Eg of Service Method:
User GetAdminUser(int userId, int adminId);
List<User> GetAdminUsers(int adminId);
Or, just overload your previous service
User GetUser(int userId);
User GetUser(int userId, int adminId);
You should consider placing all of your Admin functions in an Area. If you do, then you can use the Route for the Area to implement a RouteConstraint, which can inspect the id submitted in the AJAX request to determine whther it is within the requesting user's scope. Your hypothetical Route in the AreaRegistration.cs file for the Area would look like the following:
public override void RegisterArea(AreaRegistrationContext context)
{
context.MapRoute(
"Admin_default",
"Admin/{controller}/{action}/{id}",
new { controller = "Home", action = "Index", id = UrlParameter.Optional },
new { id = new IsActionAuthorized() }
);
}
Then, your RouteConstraint would look something like this:
public class IsActionAuthorized : IRouteConstraint
{
public IsActionAuthorized()
{ }
private MyEntities _db = new MyEntities();
public bool Match(HttpContextBase httpContext, Route route, string parameterName, RouteValueDictionary values, RouteDirection routeDirection)
{
// return true if no id was submitted
if (String.IsNullOrEmpty(values[parameterName]))
return true;
// return true if action is authorized
var requestId = Convert.ToInt32(values[parameterName]);
var authorized = false;
// code to check against requester's id, to determine
// if requestedId is within requester's authority
// set authorized to true only if the request is authorized for this requester
return authorized;
}
}
This gives you a single entry point, where you can perform the necessary gatekeeping tests. If the tests fail, the request will fail routing and return a 404 error.

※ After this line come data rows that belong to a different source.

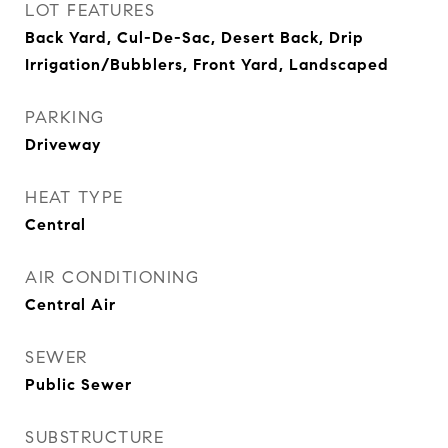
LOT FEATURES
Back Yard, Cul-De-Sac, Desert Back, Drip
Irrigation/Bubblers, Front Yard, Landscaped
PARKING
Driveway
HEAT TYPE
Central
AIR CONDITIONING
Central Air
SEWER
Public Sewer
SUBSTRUCTURE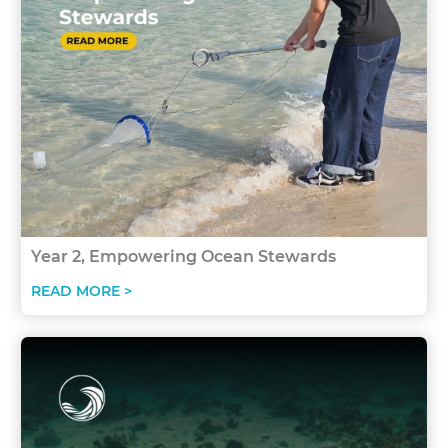
Year 2, Empowering Ocean Stewards
READ MORE >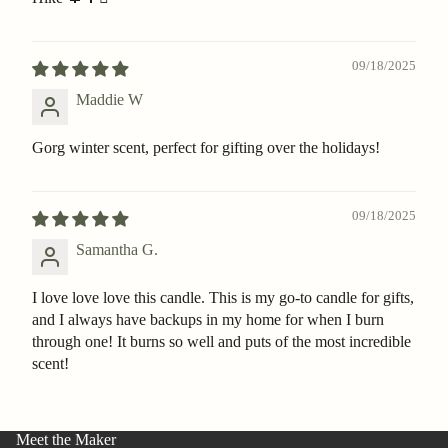
09/18/2025
Maddie W
Gorg winter scent, perfect for gifting over the holidays!
09/18/2025
Samantha G.
I love love love this candle. This is my go-to candle for gifts,
and I always have backups in my home for when I burn
through one! It burns so well and puts of the most incredible
scent!
Meet the Maker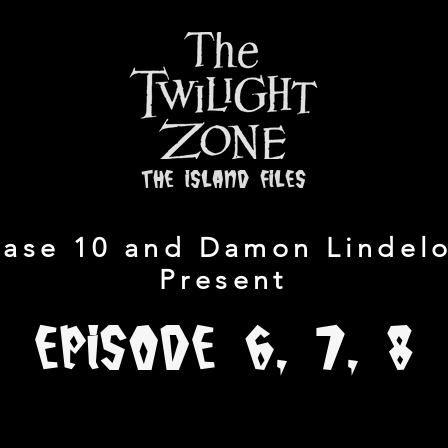
the island files
ase 10 and Damon Lindelo
Present
Episode 6, 7, 8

However, say I have an admin user logged in, what prevents them from
inspecting the Json posts/gets in the JavaScript and manually calling
a 'get' with the Id of the specific data to be viewed? e.g. /Users/1
Nothing, really.
You can use HTTPS for those requests so at least the data would be encrypted.

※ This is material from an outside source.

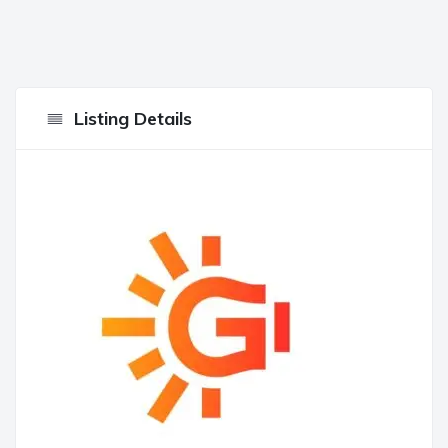
Listing Details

I could write access check methods whenever a service method is
called to see if the user can view the data.
You probably will need to do this. On a web application you cannot trust that the request that comes to you is valid.
This code tends to be very application specific so there aren't many "frameworks" that handle it for you. Your best bet would be to write this code in a way that can easily be hooked into your application everywhere you need it.